The government in Damascus and Syrian opposition groups have both said key talks on the conflict were a failure. World leaders agreed to usher in a transitional government to stop the bloodshed, but it's not clear how.
Government and opposition figureheads alike met the latest international deal aiming to stop the conflict with skepticism on Sunday. World powers had gathered in Geneva on Saturday and agreed to a plan advocating a transition government chosen by "mutual consent" by the various groups in Syria. The deal did not preclude anyone's participation in an interim administration.
The Syrian ruling party's newspaper, Al-Baath, said the meeting had "failed."

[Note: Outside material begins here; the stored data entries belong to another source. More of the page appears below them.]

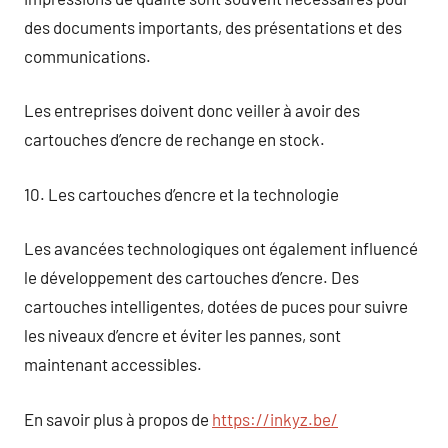
des documents importants, des présentations et des
communications.
Les entreprises doivent donc veiller à avoir des
cartouches d’encre de rechange en stock.
10. Les cartouches d’encre et la technologie
Les avancées technologiques ont également influencé
le développement des cartouches d’encre. Des
cartouches intelligentes, dotées de puces pour suivre
les niveaux d’encre et éviter les pannes, sont
maintenant accessibles.
En savoir plus à propos de
https://inkyz.be/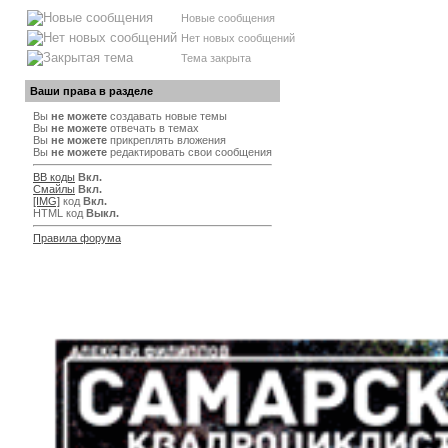
Новые сообщения
Нет новых сообщений
Тема закрыта
Ваши права в разделе
Вы
не можете
создавать новые темы
Вы
не можете
отвечать в темах
Вы
не можете
прикреплять вложения
Вы
не можете
редактировать свои сообщения
BB коды
Вкл.
Смайлы
Вкл.
[IMG]
код
Вкл.
HTML код
Выкл.
Правила форума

"The agreement of the task force on Syria in Geneva on Saturday resembles an enlarged meeting of the UN Security Council where the positions of the participants remained the same," it said.
The opposition Local Coordination Committees (LCC) group, which orchestrates protests on the ground in Syria, said that Western countries had caved in to demands from countries closer to President Bashar al-Assad.
The LCC called the accord "just one version, different in form only, of the demands of Russian leaders allied to the Assad regime and who cover it militarily and politically in the face of international pressure."
A spokesman for the opposition Syrian National Council, Basma Qadmani, told the AFP news agency that the deal "seems to suggest a few positive elements," but added that "important elements remain too ambiguous… and the plan is too vague to foresee real and immediate action."
Fledgling deal, short on details
The UN-Arab League special envoy to Syria, Kofi Annan, announced that world leaders had reached a consensus on Saturday evening. He said that the deal would seek a transition government in Syria that would help stop the violence and restore peace to the country. The final communiqué said that the government would be formed "on the basis of mutual consent."
The deal did not specifically exclude anybody from office, though Annan did say he did not expect Syrians to "select people with blood on their hands to lead them."
US Secretary of State Hillary Clinton said the deal implicitly called for Assad's removal, her Russian counterpart Sergey Lavrov said that was not the case.
Annan remains the UN and Arab League's chief mediator in the troubled country. It's not clear how he is to convince both sides to put down their arms and start the political process envisioned in the plan.
Violence has rocked Syria since early last year, with some rights groups estimating that over 15,000 people have been killed in the fighting.